Inaugurato nel 1894, il museo fu trasferito nel 1924 in due sale del piano terra del Palazzo dei Musei, ancora oggi identificate come tali nonostante la diversa funzione.
La collezione dei dipinti e il fondo “Giuseppe Graziosi”
Se le raccolte “Gandini” e del Risorgimento possono essere ricondotte ad un percorso conoscitivo canonico - dall’inventario alla schedatura, dallo studio approfondito alla pubblicazione e, infine, all’allestimento museale - per i dipinti e le opere di Graziosi l’iter è contrario. La schedatura informatizzata (L.R. 18/2000) arriva infatti come atto conclusivo, dunque, più che di un’azione fondativa si tratta di un riconoscimento e di un importante strumento divulgativo.
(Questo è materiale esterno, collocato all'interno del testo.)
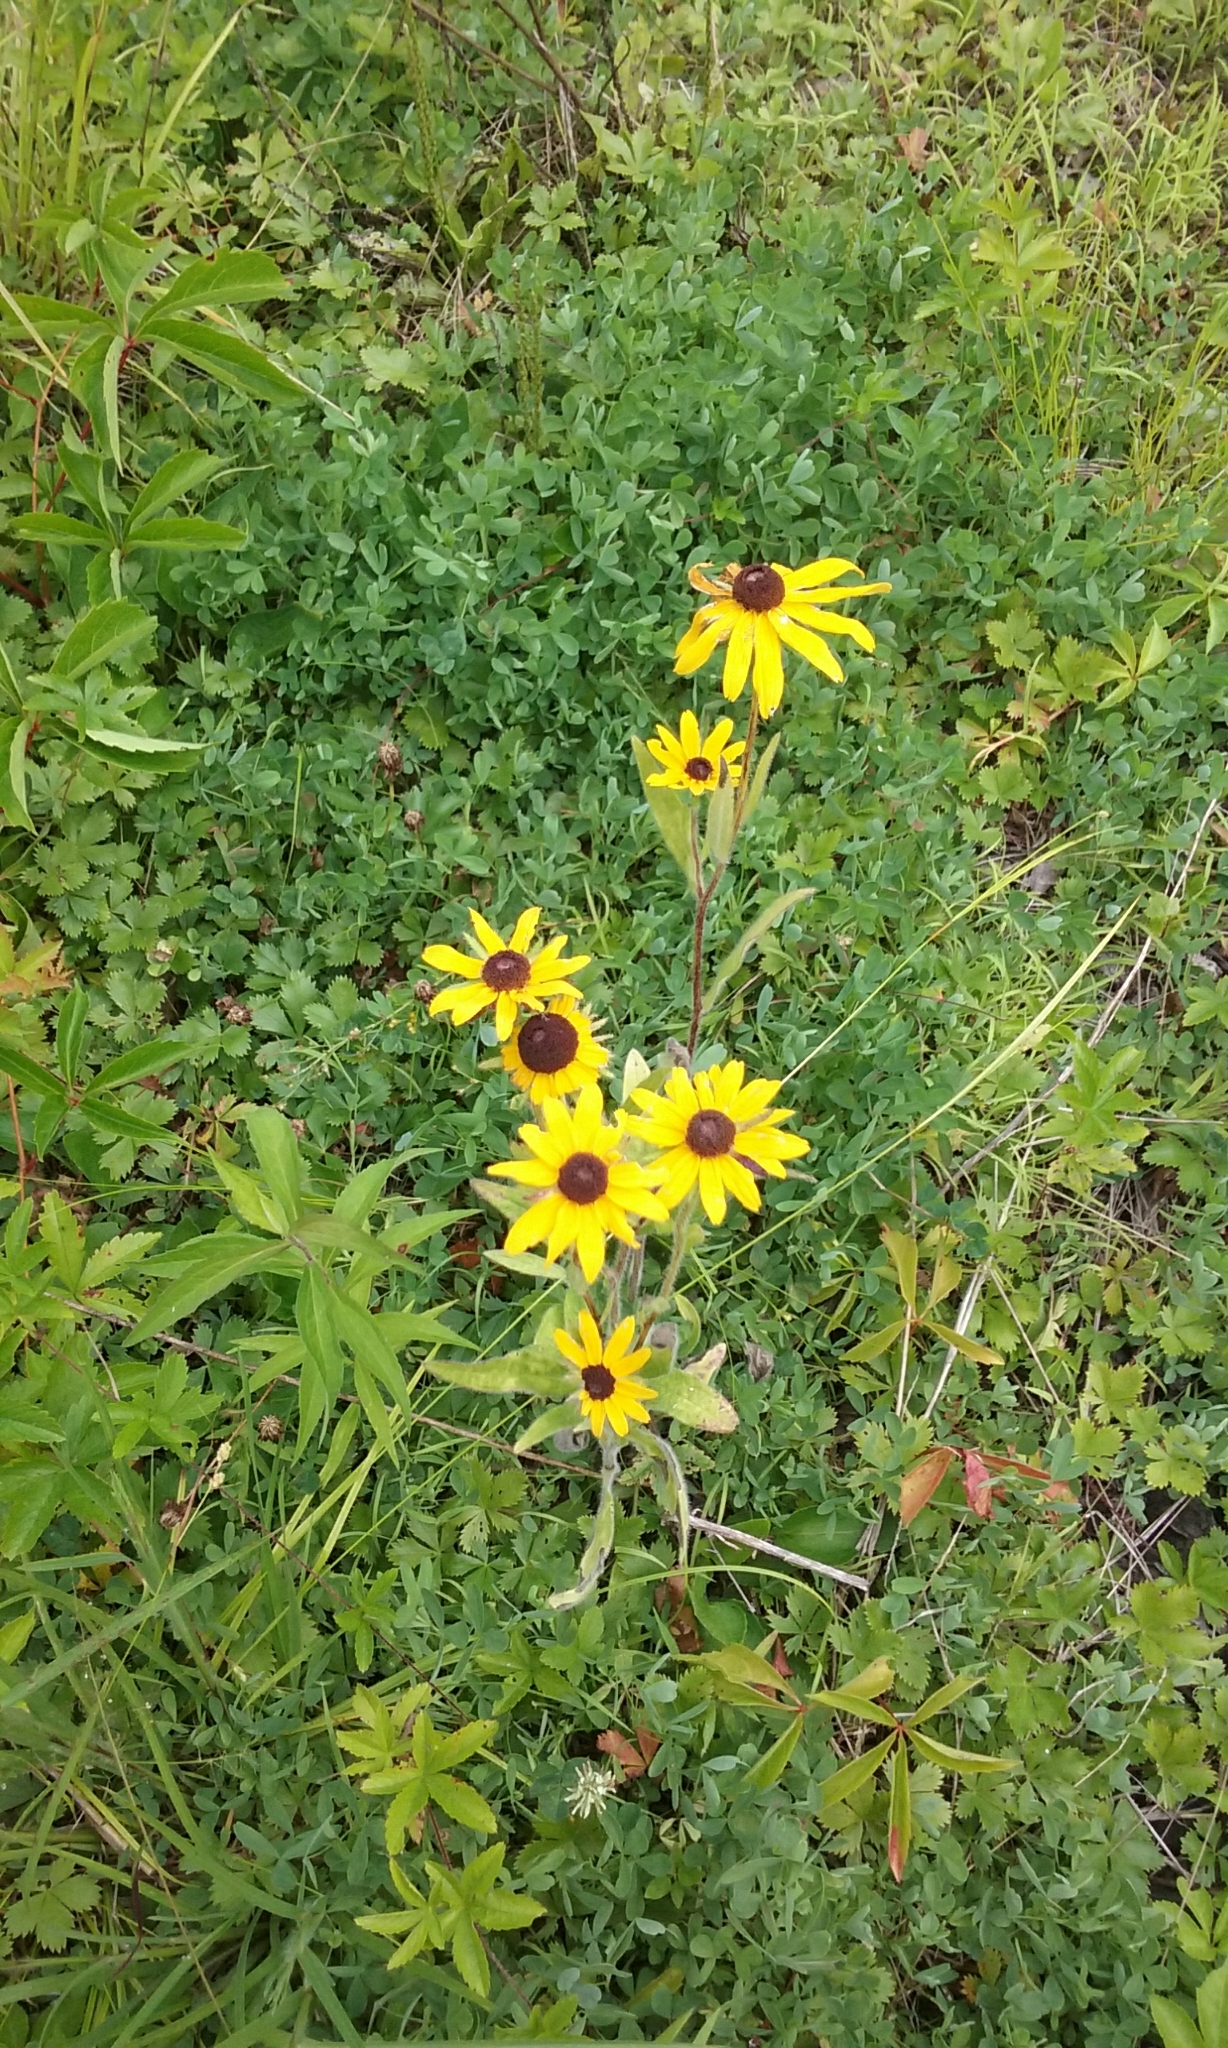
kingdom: Plantae
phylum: Tracheophyta
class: Magnoliopsida
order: Asterales
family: Asteraceae
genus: Rudbeckia
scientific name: Rudbeckia hirta
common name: Black-eyed-susan
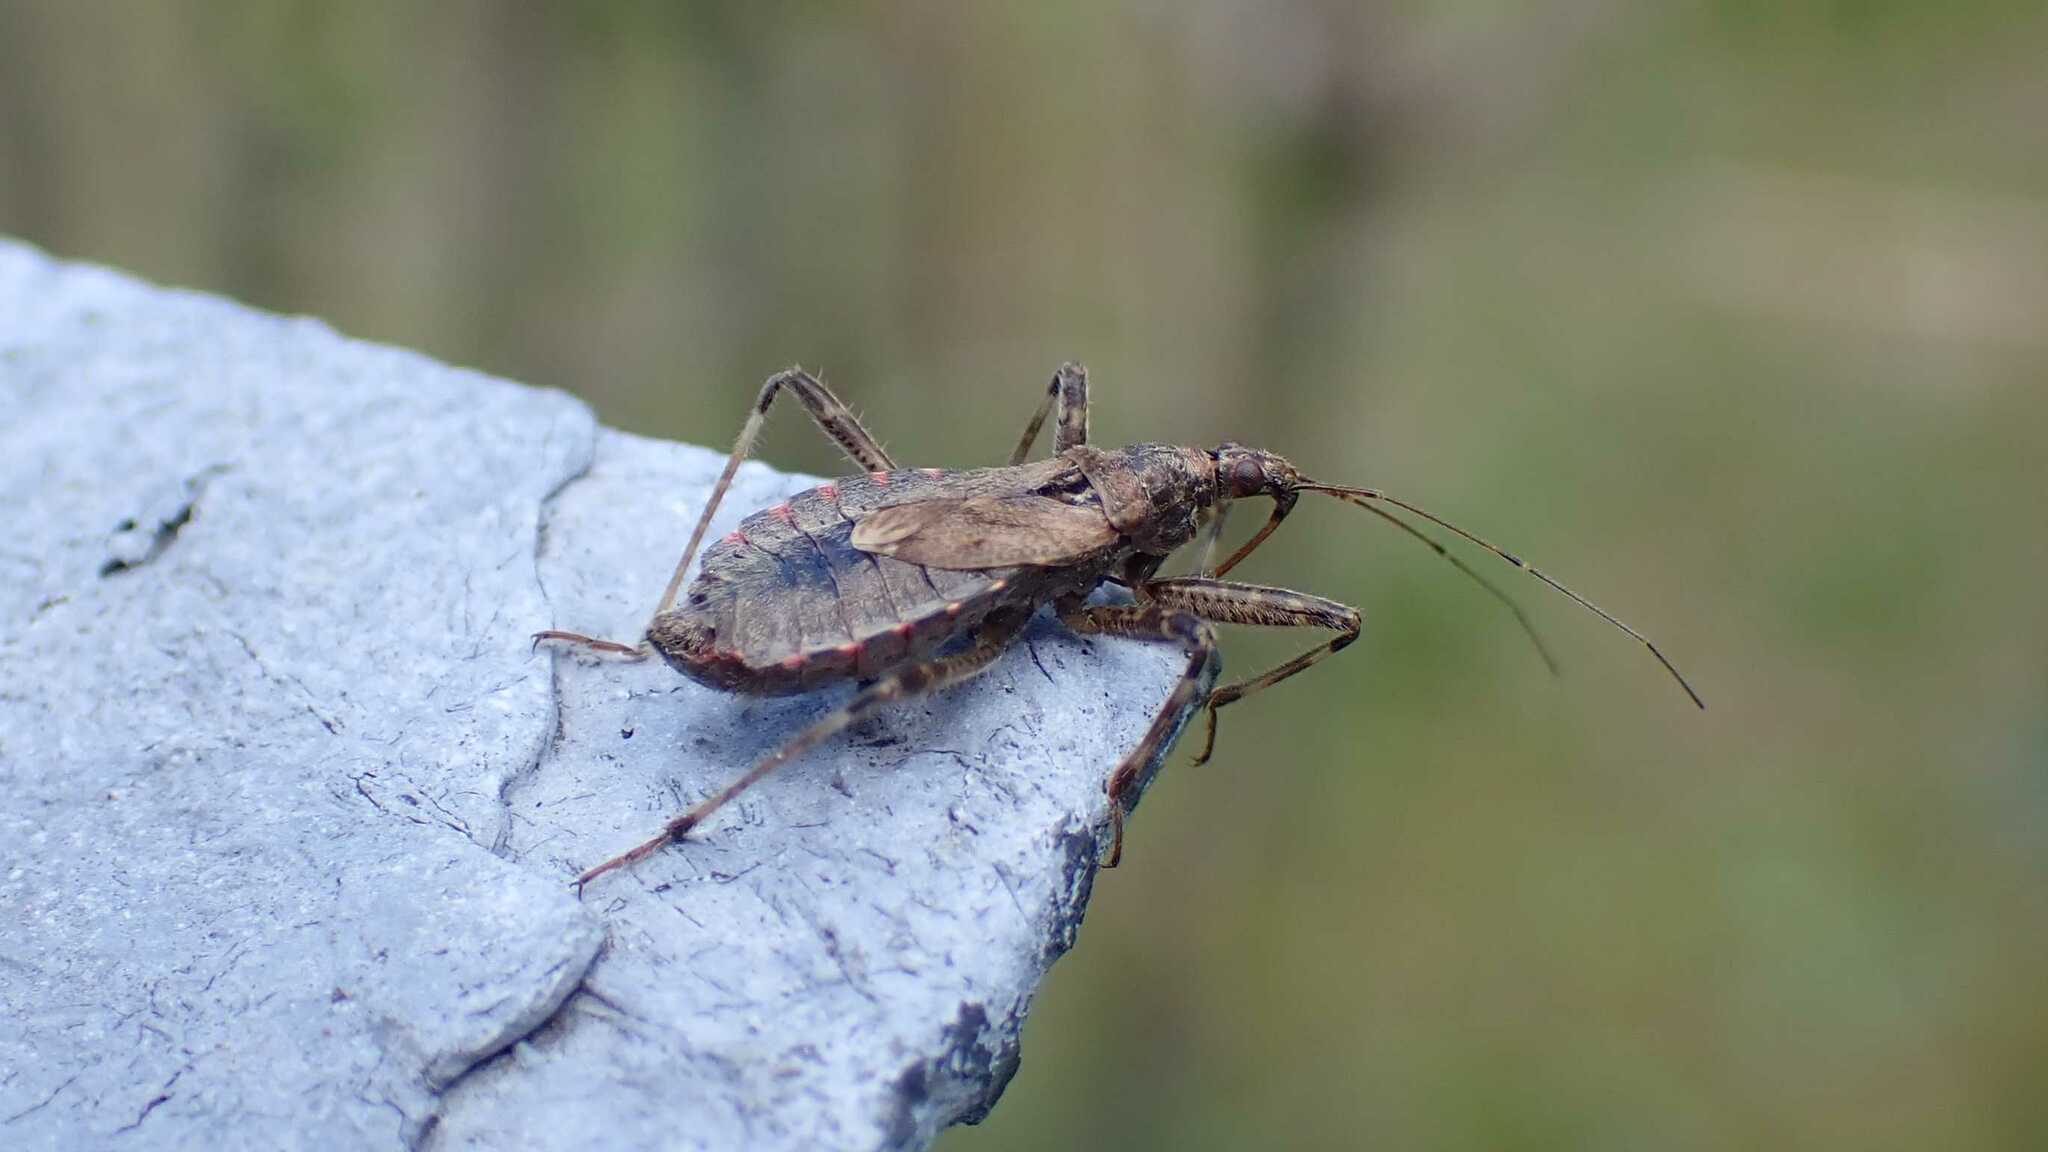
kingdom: Animalia
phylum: Arthropoda
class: Insecta
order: Hemiptera
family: Nabidae
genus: Himacerus
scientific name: Himacerus apterus
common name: Tree damsel bug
Le 280 schede dei dipinti antichi e le 435 dei dipinti moderni sono state redatte a partire dai cataloghi già pubblicati, completate però da una campagna fotografica digitalizzata. Il patrimonio pittorico del museo comprende vari nuclei collezionistici: la collezione “Campori”, donata dal marchese Matteo nel 1929; la collezione “Carlo Sernicoli” donata nel 2007 e, infine, il fondo Graziosi, frutto di acquisti e doni, il più cospicuo dei quali avvenne negli anni ‘70 del Novecento da parte degli eredi dell’artista modenese. Da queste brevi annotazioni si evince quale sia stata la genesi dei Musei Civici, espressione cittadina di un singolare senso civico.
L avori in corso
Il lavoro serrato condotto in collaborazione con l’IBC non copre la complessità e la varietà delle raccolte museali, soltanto in parte studiate e oggetto di schedature e pubblicazioni. Attualmente si sta portando a termine l’informatizzazione del nucleo di ceramiche composto di circa 400 oggetti interi o ricomposti e 800 frammenti. In previsione per il prossimo futuro è la schedatura della raccolta di strumenti scientifici.